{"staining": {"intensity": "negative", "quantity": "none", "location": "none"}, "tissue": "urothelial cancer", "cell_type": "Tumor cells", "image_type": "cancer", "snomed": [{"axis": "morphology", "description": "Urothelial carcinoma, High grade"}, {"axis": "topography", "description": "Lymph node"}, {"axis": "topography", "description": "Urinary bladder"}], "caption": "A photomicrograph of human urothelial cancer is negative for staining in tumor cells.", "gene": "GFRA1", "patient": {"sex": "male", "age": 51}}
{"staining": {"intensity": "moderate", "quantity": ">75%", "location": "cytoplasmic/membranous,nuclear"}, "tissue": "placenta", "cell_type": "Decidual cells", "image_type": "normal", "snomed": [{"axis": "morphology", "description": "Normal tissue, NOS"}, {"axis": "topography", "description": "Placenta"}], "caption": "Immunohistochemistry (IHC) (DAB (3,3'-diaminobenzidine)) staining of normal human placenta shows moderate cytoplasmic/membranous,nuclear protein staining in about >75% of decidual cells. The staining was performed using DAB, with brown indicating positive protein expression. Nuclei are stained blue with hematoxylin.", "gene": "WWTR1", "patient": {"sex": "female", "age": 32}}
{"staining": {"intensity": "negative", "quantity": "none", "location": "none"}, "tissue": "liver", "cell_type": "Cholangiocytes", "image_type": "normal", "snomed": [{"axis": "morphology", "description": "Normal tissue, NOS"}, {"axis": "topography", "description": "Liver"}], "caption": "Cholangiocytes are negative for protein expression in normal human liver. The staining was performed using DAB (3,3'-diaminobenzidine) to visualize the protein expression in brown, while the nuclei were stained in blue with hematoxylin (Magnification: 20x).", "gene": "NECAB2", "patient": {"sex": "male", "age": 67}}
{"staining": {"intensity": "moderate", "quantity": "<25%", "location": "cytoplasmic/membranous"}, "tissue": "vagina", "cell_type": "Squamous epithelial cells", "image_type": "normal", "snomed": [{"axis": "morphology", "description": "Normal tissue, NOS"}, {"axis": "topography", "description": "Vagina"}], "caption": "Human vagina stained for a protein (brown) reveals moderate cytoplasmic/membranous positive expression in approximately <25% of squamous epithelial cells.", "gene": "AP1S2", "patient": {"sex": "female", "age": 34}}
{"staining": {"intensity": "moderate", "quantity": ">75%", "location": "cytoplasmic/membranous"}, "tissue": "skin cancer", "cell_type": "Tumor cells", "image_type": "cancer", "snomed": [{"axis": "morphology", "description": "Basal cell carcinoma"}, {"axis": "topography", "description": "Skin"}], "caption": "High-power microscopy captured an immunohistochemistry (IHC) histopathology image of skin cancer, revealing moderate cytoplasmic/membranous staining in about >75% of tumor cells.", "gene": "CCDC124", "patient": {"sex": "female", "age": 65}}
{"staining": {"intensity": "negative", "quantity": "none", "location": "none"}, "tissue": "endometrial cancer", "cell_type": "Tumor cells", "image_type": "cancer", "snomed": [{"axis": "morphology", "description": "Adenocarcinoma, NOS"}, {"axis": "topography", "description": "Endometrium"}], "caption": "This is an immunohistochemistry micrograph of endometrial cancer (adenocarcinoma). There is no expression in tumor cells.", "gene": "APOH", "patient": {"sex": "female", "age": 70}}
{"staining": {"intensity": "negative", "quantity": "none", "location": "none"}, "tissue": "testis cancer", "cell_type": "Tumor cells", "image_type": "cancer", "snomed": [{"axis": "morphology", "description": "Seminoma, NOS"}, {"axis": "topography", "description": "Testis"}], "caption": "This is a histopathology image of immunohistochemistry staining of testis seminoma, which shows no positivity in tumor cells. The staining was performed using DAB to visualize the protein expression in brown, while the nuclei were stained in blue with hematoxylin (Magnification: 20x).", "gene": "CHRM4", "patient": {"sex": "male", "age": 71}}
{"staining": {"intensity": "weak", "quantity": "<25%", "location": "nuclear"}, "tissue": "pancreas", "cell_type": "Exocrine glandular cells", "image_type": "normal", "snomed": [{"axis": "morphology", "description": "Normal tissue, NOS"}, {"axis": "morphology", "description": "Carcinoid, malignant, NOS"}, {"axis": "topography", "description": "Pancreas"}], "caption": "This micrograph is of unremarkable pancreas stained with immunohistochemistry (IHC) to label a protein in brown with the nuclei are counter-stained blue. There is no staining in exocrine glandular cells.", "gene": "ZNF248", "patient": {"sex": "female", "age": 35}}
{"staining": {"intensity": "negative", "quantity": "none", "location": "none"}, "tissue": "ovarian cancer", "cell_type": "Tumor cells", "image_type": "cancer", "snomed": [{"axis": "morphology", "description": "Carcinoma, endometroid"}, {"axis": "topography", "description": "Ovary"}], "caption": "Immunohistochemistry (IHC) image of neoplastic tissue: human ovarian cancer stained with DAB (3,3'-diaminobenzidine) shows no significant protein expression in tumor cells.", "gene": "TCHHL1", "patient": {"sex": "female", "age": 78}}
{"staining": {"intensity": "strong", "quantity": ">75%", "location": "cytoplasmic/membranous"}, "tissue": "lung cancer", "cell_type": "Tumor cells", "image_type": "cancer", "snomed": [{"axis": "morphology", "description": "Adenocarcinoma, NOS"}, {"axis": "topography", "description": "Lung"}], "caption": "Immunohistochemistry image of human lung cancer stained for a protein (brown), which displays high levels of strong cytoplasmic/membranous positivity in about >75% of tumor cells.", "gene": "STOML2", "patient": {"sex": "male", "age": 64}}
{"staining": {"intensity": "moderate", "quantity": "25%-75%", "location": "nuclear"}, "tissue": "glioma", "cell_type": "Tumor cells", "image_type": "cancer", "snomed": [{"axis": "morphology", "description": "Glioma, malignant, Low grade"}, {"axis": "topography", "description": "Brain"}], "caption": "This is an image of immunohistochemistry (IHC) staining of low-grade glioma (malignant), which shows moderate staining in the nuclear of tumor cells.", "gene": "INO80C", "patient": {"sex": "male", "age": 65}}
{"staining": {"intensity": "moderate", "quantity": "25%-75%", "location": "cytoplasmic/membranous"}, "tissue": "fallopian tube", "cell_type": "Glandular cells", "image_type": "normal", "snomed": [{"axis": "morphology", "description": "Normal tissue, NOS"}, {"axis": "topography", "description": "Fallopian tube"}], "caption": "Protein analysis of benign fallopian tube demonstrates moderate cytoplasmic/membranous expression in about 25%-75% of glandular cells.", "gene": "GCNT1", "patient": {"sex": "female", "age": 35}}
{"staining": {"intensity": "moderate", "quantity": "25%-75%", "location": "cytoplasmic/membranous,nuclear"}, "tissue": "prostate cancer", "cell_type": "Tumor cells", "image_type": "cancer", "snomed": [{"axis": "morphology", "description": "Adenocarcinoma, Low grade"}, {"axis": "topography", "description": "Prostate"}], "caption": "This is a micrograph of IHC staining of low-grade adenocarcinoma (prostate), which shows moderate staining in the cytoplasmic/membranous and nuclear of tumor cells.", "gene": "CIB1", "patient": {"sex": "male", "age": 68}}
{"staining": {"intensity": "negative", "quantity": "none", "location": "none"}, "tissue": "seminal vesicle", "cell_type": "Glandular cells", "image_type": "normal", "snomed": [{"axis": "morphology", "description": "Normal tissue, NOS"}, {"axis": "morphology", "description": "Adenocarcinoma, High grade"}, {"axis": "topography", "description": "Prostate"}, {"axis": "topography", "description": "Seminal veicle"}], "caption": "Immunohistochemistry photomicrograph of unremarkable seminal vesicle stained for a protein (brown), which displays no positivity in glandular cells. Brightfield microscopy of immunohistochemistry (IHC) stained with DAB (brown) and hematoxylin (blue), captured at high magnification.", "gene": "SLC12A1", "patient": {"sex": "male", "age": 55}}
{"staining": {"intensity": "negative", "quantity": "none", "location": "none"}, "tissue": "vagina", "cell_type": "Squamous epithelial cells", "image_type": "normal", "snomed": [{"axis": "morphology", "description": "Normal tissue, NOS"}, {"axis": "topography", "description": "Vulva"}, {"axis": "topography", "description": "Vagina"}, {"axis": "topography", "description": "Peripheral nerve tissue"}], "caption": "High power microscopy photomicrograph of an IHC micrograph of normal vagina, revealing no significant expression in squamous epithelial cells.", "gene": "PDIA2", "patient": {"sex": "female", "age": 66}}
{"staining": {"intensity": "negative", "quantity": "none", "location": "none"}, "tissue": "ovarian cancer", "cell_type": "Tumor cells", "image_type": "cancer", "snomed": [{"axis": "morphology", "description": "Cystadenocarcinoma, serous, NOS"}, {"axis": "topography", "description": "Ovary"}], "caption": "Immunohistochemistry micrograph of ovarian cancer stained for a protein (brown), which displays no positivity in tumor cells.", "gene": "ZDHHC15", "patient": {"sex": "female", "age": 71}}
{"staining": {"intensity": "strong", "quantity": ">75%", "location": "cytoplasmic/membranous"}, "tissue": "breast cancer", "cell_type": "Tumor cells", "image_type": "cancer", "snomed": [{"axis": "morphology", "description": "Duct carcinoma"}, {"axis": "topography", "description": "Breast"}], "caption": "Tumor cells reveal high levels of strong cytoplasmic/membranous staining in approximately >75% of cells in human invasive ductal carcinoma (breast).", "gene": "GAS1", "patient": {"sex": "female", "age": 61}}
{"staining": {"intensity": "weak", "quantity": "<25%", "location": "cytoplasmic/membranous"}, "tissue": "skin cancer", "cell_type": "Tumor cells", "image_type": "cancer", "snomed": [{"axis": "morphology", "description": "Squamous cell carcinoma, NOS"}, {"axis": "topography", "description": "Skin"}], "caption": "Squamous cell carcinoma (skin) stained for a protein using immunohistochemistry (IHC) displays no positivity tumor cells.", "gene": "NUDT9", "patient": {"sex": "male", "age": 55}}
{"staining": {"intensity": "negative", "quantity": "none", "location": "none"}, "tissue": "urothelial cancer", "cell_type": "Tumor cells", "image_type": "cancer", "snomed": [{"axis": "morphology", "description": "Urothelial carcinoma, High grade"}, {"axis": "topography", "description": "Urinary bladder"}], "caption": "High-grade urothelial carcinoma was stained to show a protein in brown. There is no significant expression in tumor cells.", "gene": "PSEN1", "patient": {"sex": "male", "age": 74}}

----

• _What to work on_: Lines after the one containing "(IHC) (DAB (3,3'-diaminobenzidine))" are left out; every line from the start of the entries through that line is restated word for word.

• _Response below_:
{"staining": {"intensity": "negative", "quantity": "none", "location": "none"}, "tissue": "urothelial cancer", "cell_type": "Tumor cells", "image_type": "cancer", "snomed": [{"axis": "morphology", "description": "Urothelial carcinoma, High grade"}, {"axis": "topography", "description": "Lymph node"}, {"axis": "topography", "description": "Urinary bladder"}], "caption": "A photomicrograph of human urothelial cancer is negative for staining in tumor cells.", "gene": "GFRA1", "patient": {"sex": "male", "age": 51}}
{"staining": {"intensity": "moderate", "quantity": ">75%", "location": "cytoplasmic/membranous,nuclear"}, "tissue": "placenta", "cell_type": "Decidual cells", "image_type": "normal", "snomed": [{"axis": "morphology", "description": "Normal tissue, NOS"}, {"axis": "topography", "description": "Placenta"}], "caption": "Immunohistochemistry (IHC) (DAB (3,3'-diaminobenzidine)) staining of normal human placenta shows moderate cytoplasmic/membranous,nuclear protein staining in about >75% of decidual cells. The staining was performed using DAB, with brown indicating positive protein expression. Nuclei are stained blue with hematoxylin.", "gene": "WWTR1", "patient": {"sex": "female", "age": 32}}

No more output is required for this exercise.